▶ WORK INSTRUCTION:
Only the lines below starting at the one that contains "The 2021 Winter" and ending at the one that contains "Ross Strategic |" are to be reproduced, exactly and with both ends kept.

▶ PROVIDED DATA:
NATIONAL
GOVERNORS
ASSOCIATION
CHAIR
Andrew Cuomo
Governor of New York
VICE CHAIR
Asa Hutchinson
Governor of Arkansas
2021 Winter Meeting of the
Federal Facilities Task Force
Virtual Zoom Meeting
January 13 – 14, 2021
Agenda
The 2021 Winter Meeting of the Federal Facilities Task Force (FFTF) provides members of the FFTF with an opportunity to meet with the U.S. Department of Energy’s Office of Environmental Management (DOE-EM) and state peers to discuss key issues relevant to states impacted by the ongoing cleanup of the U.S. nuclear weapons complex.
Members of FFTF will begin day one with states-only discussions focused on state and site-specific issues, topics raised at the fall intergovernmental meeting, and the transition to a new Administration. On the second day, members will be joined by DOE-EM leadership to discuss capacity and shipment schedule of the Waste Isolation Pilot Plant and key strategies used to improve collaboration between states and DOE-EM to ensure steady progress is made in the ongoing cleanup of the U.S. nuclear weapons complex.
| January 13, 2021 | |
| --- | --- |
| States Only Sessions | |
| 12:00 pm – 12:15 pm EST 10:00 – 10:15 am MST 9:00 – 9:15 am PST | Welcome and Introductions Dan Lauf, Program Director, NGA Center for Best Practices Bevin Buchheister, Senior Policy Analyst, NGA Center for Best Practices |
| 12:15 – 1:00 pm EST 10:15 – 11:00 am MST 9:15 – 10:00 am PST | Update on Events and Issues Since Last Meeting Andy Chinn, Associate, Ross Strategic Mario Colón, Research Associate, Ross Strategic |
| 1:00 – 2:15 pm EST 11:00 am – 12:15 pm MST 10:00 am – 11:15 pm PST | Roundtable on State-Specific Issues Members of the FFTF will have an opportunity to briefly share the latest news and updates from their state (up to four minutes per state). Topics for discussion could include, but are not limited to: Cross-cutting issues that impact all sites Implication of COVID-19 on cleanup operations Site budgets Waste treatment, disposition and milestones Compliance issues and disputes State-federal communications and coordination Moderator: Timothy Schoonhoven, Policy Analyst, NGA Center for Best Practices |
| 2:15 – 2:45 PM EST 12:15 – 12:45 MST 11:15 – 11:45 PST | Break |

▶ SOLUTION TO THIS PROBLEM:
The 2021 Winter Meeting of the Federal Facilities Task Force (FFTF) provides members of the FFTF with an opportunity to meet with the U.S. Department of Energy’s Office of Environmental Management (DOE-EM) and state peers to discuss key issues relevant to states impacted by the ongoing cleanup of the U.S. nuclear weapons complex.
Members of FFTF will begin day one with states-only discussions focused on state and site-specific issues, topics raised at the fall intergovernmental meeting, and the transition to a new Administration. On the second day, members will be joined by DOE-EM leadership to discuss capacity and shipment schedule of the Waste Isolation Pilot Plant and key strategies used to improve collaboration between states and DOE-EM to ensure steady progress is made in the ongoing cleanup of the U.S. nuclear weapons complex.
| January 13, 2021 | |
| --- | --- |
| States Only Sessions | |
| 12:00 pm – 12:15 pm EST 10:00 – 10:15 am MST 9:00 – 9:15 am PST | Welcome and Introductions Dan Lauf, Program Director, NGA Center for Best Practices Bevin Buchheister, Senior Policy Analyst, NGA Center for Best Practices |
| 12:15 – 1:00 pm EST 10:15 – 11:00 am MST 9:15 – 10:00 am PST | Update on Events and Issues Since Last Meeting Andy Chinn, Associate, Ross Strategic Mario Colón, Research Associate, Ross Strategic |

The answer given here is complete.